• [DATASET RECORDS]:
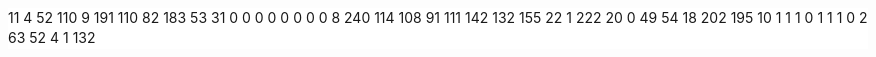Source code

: <td>11</td>
</tr>
<tr class="even">
<td></td>
<td>4</td>
<td>52</td>
<td>110</td>
<td>9</td>
<td>191</td>
<td>110</td>
<td>82</td>
<td>183</td>
<td>53</td>
<td></td>
<td>31</td>
<td>0</td>
<td>0</td>
<td>0</td>
<td>0</td>
<td>0</td>
<td>0</td>
<td>0</td>
<td>0</td>
</tr>
<tr class="odd">
<td></td>
<td>8</td>
<td>240</td>
<td>114</td>
<td>108</td>
<td>91</td>
<td>111</td>
<td>142</td>
<td>132</td>
<td>155</td>
<td>22</td>
<td>1</td>
<td>222</td>
<td>20</td>
<td>0</td>
<td>49</td>
<td>54</td>
<td>18</td>
<td>202</td>
<td>195</td>
</tr>
<tr class="even">
<td></td>
<td>10</td>
<td>1</td>
<td>1</td>
<td>1</td>
<td>0</td>
<td>1</td>
<td>1</td>
<td>1</td>
<td>0</td>
<td></td>
<td>2</td>
<td>63</td>
<td>52</td>
<td>4</td>
<td>1</td>
<td>132</td>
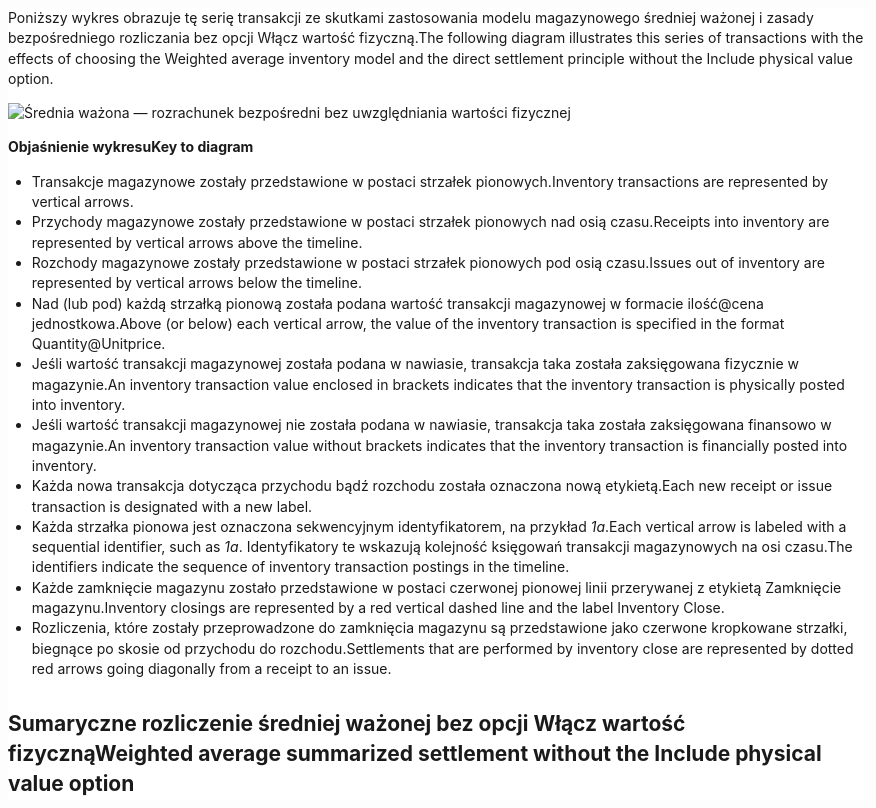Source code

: <span data-ttu-id="842b0-145">Poniższy wykres obrazuje tę serię transakcji ze skutkami zastosowania modelu magazynowego średniej ważonej i zasady bezpośredniego rozliczania bez opcji Włącz wartość fizyczną.</span><span class="sxs-lookup"><span data-stu-id="842b0-145">The following diagram illustrates this series of transactions with the effects of choosing the Weighted average inventory model and the direct settlement principle without the Include physical value option.</span></span> 

![Średnia ważona — rozrachunek bezpośredni bez uwzględniania wartości fizycznej](./media/weightedaveragedirectsettlementwithoutincludephysicalvalue.gif) 

<span data-ttu-id="842b0-147">**Objaśnienie wykresu**</span><span class="sxs-lookup"><span data-stu-id="842b0-147">**Key to diagram**</span></span>
- <span data-ttu-id="842b0-148">Transakcje magazynowe zostały przedstawione w postaci strzałek pionowych.</span><span class="sxs-lookup"><span data-stu-id="842b0-148">Inventory transactions are represented by vertical arrows.</span></span>
- <span data-ttu-id="842b0-149">Przychody magazynowe zostały przedstawione w postaci strzałek pionowych nad osią czasu.</span><span class="sxs-lookup"><span data-stu-id="842b0-149">Receipts into inventory are represented by vertical arrows above the timeline.</span></span>
- <span data-ttu-id="842b0-150">Rozchody magazynowe zostały przedstawione w postaci strzałek pionowych pod osią czasu.</span><span class="sxs-lookup"><span data-stu-id="842b0-150">Issues out of inventory are represented by vertical arrows below the timeline.</span></span>
- <span data-ttu-id="842b0-151">Nad (lub pod) każdą strzałką pionową została podana wartość transakcji magazynowej w formacie ilość@cena jednostkowa.</span><span class="sxs-lookup"><span data-stu-id="842b0-151">Above (or below) each vertical arrow, the value of the inventory transaction is specified in the format Quantity@Unitprice.</span></span>
- <span data-ttu-id="842b0-152">Jeśli wartość transakcji magazynowej została podana w nawiasie, transakcja taka została zaksięgowana fizycznie w magazynie.</span><span class="sxs-lookup"><span data-stu-id="842b0-152">An inventory transaction value enclosed in brackets indicates that the inventory transaction is physically posted into inventory.</span></span>
- <span data-ttu-id="842b0-153">Jeśli wartość transakcji magazynowej nie została podana w nawiasie, transakcja taka została zaksięgowana finansowo w magazynie.</span><span class="sxs-lookup"><span data-stu-id="842b0-153">An inventory transaction value without brackets indicates that the inventory transaction is financially posted into inventory.</span></span>
- <span data-ttu-id="842b0-154">Każda nowa transakcja dotycząca przychodu bądź rozchodu została oznaczona nową etykietą.</span><span class="sxs-lookup"><span data-stu-id="842b0-154">Each new receipt or issue transaction is designated with a new label.</span></span>
- <span data-ttu-id="842b0-155">Każda strzałka pionowa jest oznaczona sekwencyjnym identyfikatorem, na przykład *1a*.</span><span class="sxs-lookup"><span data-stu-id="842b0-155">Each vertical arrow is labeled with a sequential identifier, such as *1a*.</span></span> <span data-ttu-id="842b0-156">Identyfikatory te wskazują kolejność księgowań transakcji magazynowych na osi czasu.</span><span class="sxs-lookup"><span data-stu-id="842b0-156">The identifiers indicate the sequence of inventory transaction postings in the timeline.</span></span>
- <span data-ttu-id="842b0-157">Każde zamknięcie magazynu zostało przedstawione w postaci czerwonej pionowej linii przerywanej z etykietą Zamknięcie magazynu.</span><span class="sxs-lookup"><span data-stu-id="842b0-157">Inventory closings are represented by a red vertical dashed line and the label Inventory Close.</span></span>
- <span data-ttu-id="842b0-158">Rozliczenia, które zostały przeprowadzone do zamknięcia magazynu są przedstawione jako czerwone kropkowane strzałki, biegnące po skosie od przychodu do rozchodu.</span><span class="sxs-lookup"><span data-stu-id="842b0-158">Settlements that are performed by inventory close are represented by dotted red arrows going diagonally from a receipt to an issue.</span></span>

## <a name="weighted-average-summarized-settlement-without-the-include-physical-value-option"></a><span data-ttu-id="842b0-159">Sumaryczne rozliczenie średniej ważonej bez opcji Włącz wartość fizyczną</span><span class="sxs-lookup"><span data-stu-id="842b0-159">Weighted average summarized settlement without the Include physical value option</span></span>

• [TASK PROMPT]: Could you restate the material word for word, skipping any pictures it holds?

• [SOLUTION FOR THIS TASK]:
Source code

: <td>11</td>
</tr>
<tr class="even">
<td></td>
<td>4</td>
<td>52</td>
<td>110</td>
<td>9</td>
<td>191</td>
<td>110</td>
<td>82</td>
<td>183</td>
<td>53</td>
<td></td>
<td>31</td>
<td>0</td>
<td>0</td>
<td>0</td>
<td>0</td>
<td>0</td>
<td>0</td>
<td>0</td>
<td>0</td>
</tr>
<tr class="odd">
<td></td>
<td>8</td>
<td>240</td>
<td>114</td>
<td>108</td>
<td>91</td>
<td>111</td>
<td>142</td>
<td>132</td>
<td>155</td>
<td>22</td>
<td>1</td>
<td>222</td>
<td>20</td>
<td>0</td>
<td>49</td>
<td>54</td>
<td>18</td>
<td>202</td>
<td>195</td>
</tr>
<tr class="even">
<td></td>
<td>10</td>
<td>1</td>
<td>1</td>
<td>1</td>
<td>0</td>
<td>1</td>
<td>1</td>
<td>1</td>
<td>0</td>
<td></td>
<td>2</td>
<td>63</td>
<td>52</td>
<td>4</td>
<td>1</td>
<td>132</td>
Source code

: <span data-ttu-id="842b0-145">Poniższy wykres obrazuje tę serię transakcji ze skutkami zastosowania modelu magazynowego średniej ważonej i zasady bezpośredniego rozliczania bez opcji Włącz wartość fizyczną.</span><span class="sxs-lookup"><span data-stu-id="842b0-145">The following diagram illustrates this series of transactions with the effects of choosing the Weighted average inventory model and the direct settlement principle without the Include physical value option.</span></span> 

![Średnia ważona — rozrachunek bezpośredni bez uwzględniania wartości fizycznej](./media/weightedaveragedirectsettlementwithoutincludephysicalvalue.gif) 

<span data-ttu-id="842b0-147">**Objaśnienie wykresu**</span><span class="sxs-lookup"><span data-stu-id="842b0-147">**Key to diagram**</span></span>
- <span data-ttu-id="842b0-148">Transakcje magazynowe zostały przedstawione w postaci strzałek pionowych.</span><span class="sxs-lookup"><span data-stu-id="842b0-148">Inventory transactions are represented by vertical arrows.</span></span>
- <span data-ttu-id="842b0-149">Przychody magazynowe zostały przedstawione w postaci strzałek pionowych nad osią czasu.</span><span class="sxs-lookup"><span data-stu-id="842b0-149">Receipts into inventory are represented by vertical arrows above the timeline.</span></span>
- <span data-ttu-id="842b0-150">Rozchody magazynowe zostały przedstawione w postaci strzałek pionowych pod osią czasu.</span><span class="sxs-lookup"><span data-stu-id="842b0-150">Issues out of inventory are represented by vertical arrows below the timeline.</span></span>
- <span data-ttu-id="842b0-151">Nad (lub pod) każdą strzałką pionową została podana wartość transakcji magazynowej w formacie ilość@cena jednostkowa.</span><span class="sxs-lookup"><span data-stu-id="842b0-151">Above (or below) each vertical arrow, the value of the inventory transaction is specified in the format Quantity@Unitprice.</span></span>
- <span data-ttu-id="842b0-152">Jeśli wartość transakcji magazynowej została podana w nawiasie, transakcja taka została zaksięgowana fizycznie w magazynie.</span><span class="sxs-lookup"><span data-stu-id="842b0-152">An inventory transaction value enclosed in brackets indicates that the inventory transaction is physically posted into inventory.</span></span>
- <span data-ttu-id="842b0-153">Jeśli wartość transakcji magazynowej nie została podana w nawiasie, transakcja taka została zaksięgowana finansowo w magazynie.</span><span class="sxs-lookup"><span data-stu-id="842b0-153">An inventory transaction value without brackets indicates that the inventory transaction is financially posted into inventory.</span></span>
- <span data-ttu-id="842b0-154">Każda nowa transakcja dotycząca przychodu bądź rozchodu została oznaczona nową etykietą.</span><span class="sxs-lookup"><span data-stu-id="842b0-154">Each new receipt or issue transaction is designated with a new label.</span></span>
- <span data-ttu-id="842b0-155">Każda strzałka pionowa jest oznaczona sekwencyjnym identyfikatorem, na przykład *1a*.</span><span class="sxs-lookup"><span data-stu-id="842b0-155">Each vertical arrow is labeled with a sequential identifier, such as *1a*.</span></span> <span data-ttu-id="842b0-156">Identyfikatory te wskazują kolejność księgowań transakcji magazynowych na osi czasu.</span><span class="sxs-lookup"><span data-stu-id="842b0-156">The identifiers indicate the sequence of inventory transaction postings in the timeline.</span></span>
- <span data-ttu-id="842b0-157">Każde zamknięcie magazynu zostało przedstawione w postaci czerwonej pionowej linii przerywanej z etykietą Zamknięcie magazynu.</span><span class="sxs-lookup"><span data-stu-id="842b0-157">Inventory closings are represented by a red vertical dashed line and the label Inventory Close.</span></span>
- <span data-ttu-id="842b0-158">Rozliczenia, które zostały przeprowadzone do zamknięcia magazynu są przedstawione jako czerwone kropkowane strzałki, biegnące po skosie od przychodu do rozchodu.</span><span class="sxs-lookup"><span data-stu-id="842b0-158">Settlements that are performed by inventory close are represented by dotted red arrows going diagonally from a receipt to an issue.</span></span>

## <a name="weighted-average-summarized-settlement-without-the-include-physical-value-option"></a><span data-ttu-id="842b0-159">Sumaryczne rozliczenie średniej ważonej bez opcji Włącz wartość fizyczną</span><span class="sxs-lookup"><span data-stu-id="842b0-159">Weighted average summarized settlement without the Include physical value option</span></span>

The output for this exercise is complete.